With approximately 36.7 million people in America alone practicing yoga, there is no denying that yoga has now become the new trend in the fitness world. Regardless of gender and age, it seems as though a widespread amount of people are now trying to become yogi (people who practice yoga). However, as with any type of exercise, injuries are inevitable if caution is not taken.
Researchers at the Center for Injury Sciences discovered yoga-related injuries were more frequent both with increasing age of yogi and with increasing popularity of yoga. They hypothesized that people who hopped on the yoga train and became followers of the trend were probably unaware of the necessary precautions needed to safely practice yoga. With almost 50% of injuries to the trunk and 45% of injuries categorized as sprains or strains, yoga-related injuries are not to be overlooked.
Image Source: Kevin Frayer
Unseemingly, yoga is a demanding and strenuous exercise that requires skill and practice over time to reach mastery. Beginners are recommended to start slowly in small-sized introductory classes with a trained instructor rather than hastily jumping into a higher level class. The reason for this is to create a strong foundation as well as to get more personal interaction with a professional to perfect posture, pose, and breathing techniques. Moreover, taking yoga classes will not only introduce yogi to yoga lingo, but also to fellow enthusiastic yogis. All these reasons will ultimately help yogis build upon their basic skills for a safer experience.
When yoga is done right, it can help improve both psychological and physical health. According to the American Osteopathic Association, yoga can help mentally by managing stress levels and, thus, fostering a positive perspective on life. A systematic practice of yoga can facilitate mental clarity, calmness, and concentration. Physical benefits include increased flexibility, muscle strength, and athletic performance. Moreover, metabolism, respiration, and vitality can also be improved through regular yoga sessions.

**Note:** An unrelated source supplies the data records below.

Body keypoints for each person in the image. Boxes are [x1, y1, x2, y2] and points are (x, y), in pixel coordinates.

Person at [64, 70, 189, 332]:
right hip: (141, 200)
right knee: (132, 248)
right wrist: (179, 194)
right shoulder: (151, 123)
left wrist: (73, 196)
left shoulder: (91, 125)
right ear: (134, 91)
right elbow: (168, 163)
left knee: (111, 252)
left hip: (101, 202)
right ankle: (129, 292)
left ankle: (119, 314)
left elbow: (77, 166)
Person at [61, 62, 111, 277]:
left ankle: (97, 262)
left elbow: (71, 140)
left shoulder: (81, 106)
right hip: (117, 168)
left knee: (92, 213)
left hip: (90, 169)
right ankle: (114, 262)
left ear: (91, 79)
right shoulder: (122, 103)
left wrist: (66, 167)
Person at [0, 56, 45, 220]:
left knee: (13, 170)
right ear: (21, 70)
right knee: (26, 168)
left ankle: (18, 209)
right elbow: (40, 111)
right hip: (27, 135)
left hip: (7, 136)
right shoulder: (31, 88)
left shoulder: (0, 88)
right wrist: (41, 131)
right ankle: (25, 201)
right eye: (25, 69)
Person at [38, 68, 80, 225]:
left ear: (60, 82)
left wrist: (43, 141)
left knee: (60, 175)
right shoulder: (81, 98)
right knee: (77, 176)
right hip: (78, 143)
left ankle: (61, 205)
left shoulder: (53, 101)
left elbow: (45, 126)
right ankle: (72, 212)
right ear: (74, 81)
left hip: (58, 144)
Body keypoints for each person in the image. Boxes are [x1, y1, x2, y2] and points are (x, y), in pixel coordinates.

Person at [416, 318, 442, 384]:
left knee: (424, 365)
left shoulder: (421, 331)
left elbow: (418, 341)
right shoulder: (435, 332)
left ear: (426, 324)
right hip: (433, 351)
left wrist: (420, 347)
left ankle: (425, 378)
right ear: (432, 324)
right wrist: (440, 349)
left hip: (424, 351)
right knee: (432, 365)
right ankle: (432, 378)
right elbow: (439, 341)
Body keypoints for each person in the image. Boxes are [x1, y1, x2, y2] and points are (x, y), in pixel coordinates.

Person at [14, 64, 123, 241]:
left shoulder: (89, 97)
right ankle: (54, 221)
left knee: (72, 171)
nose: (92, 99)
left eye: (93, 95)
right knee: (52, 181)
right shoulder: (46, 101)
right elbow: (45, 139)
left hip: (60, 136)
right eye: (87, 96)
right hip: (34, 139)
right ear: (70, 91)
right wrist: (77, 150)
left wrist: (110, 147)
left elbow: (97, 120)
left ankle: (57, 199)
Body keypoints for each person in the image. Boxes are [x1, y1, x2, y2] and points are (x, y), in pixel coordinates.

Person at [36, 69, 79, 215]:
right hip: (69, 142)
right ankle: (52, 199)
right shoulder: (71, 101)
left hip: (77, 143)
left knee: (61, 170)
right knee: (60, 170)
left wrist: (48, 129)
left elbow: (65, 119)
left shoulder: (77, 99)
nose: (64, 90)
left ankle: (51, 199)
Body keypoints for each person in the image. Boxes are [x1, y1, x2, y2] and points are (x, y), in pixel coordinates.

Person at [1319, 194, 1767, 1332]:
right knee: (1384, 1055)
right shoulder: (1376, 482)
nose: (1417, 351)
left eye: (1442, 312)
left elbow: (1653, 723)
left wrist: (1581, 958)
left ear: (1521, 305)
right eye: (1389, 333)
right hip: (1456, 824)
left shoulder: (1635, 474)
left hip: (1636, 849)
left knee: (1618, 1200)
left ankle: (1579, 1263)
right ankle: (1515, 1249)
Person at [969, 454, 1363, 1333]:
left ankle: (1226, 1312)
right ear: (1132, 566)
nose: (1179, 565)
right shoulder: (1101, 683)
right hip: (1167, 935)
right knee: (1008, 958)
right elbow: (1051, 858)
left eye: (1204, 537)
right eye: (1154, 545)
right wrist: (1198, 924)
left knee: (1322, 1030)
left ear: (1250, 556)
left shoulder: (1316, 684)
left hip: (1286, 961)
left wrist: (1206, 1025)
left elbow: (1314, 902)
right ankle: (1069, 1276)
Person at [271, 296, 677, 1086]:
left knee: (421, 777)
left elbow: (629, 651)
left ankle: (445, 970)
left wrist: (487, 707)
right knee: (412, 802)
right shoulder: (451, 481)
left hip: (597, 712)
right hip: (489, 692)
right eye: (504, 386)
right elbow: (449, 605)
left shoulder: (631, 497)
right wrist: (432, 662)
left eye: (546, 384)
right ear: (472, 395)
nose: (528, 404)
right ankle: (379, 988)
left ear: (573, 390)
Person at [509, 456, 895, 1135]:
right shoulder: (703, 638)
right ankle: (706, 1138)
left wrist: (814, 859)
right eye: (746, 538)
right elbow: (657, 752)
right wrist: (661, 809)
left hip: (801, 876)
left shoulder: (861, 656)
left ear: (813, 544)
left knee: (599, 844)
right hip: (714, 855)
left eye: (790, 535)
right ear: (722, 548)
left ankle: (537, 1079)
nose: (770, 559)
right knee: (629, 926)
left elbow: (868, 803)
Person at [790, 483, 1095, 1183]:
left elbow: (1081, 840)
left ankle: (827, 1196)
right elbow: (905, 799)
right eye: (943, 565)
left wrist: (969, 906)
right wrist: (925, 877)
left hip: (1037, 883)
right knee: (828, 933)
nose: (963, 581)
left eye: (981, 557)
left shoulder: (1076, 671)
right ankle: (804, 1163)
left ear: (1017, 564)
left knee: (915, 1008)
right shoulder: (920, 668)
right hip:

Researchers at the University of Illinois say one Hatha yoga session lasting only 20 minutes can improve focus and memory and speed up information processing time. Hatha yoga, currently, describes a broad style of yoga; it is a general category that encompasses yoga postures and breathing exercises.
Therefore, if you plan on becoming a future yogi, make sure to do some research beforehand and consider taking a beginner’s class to prevent any injuries. Only when yoga is done right will it bring mental and physical benefits, such as psychological calmness and increased muscle strength.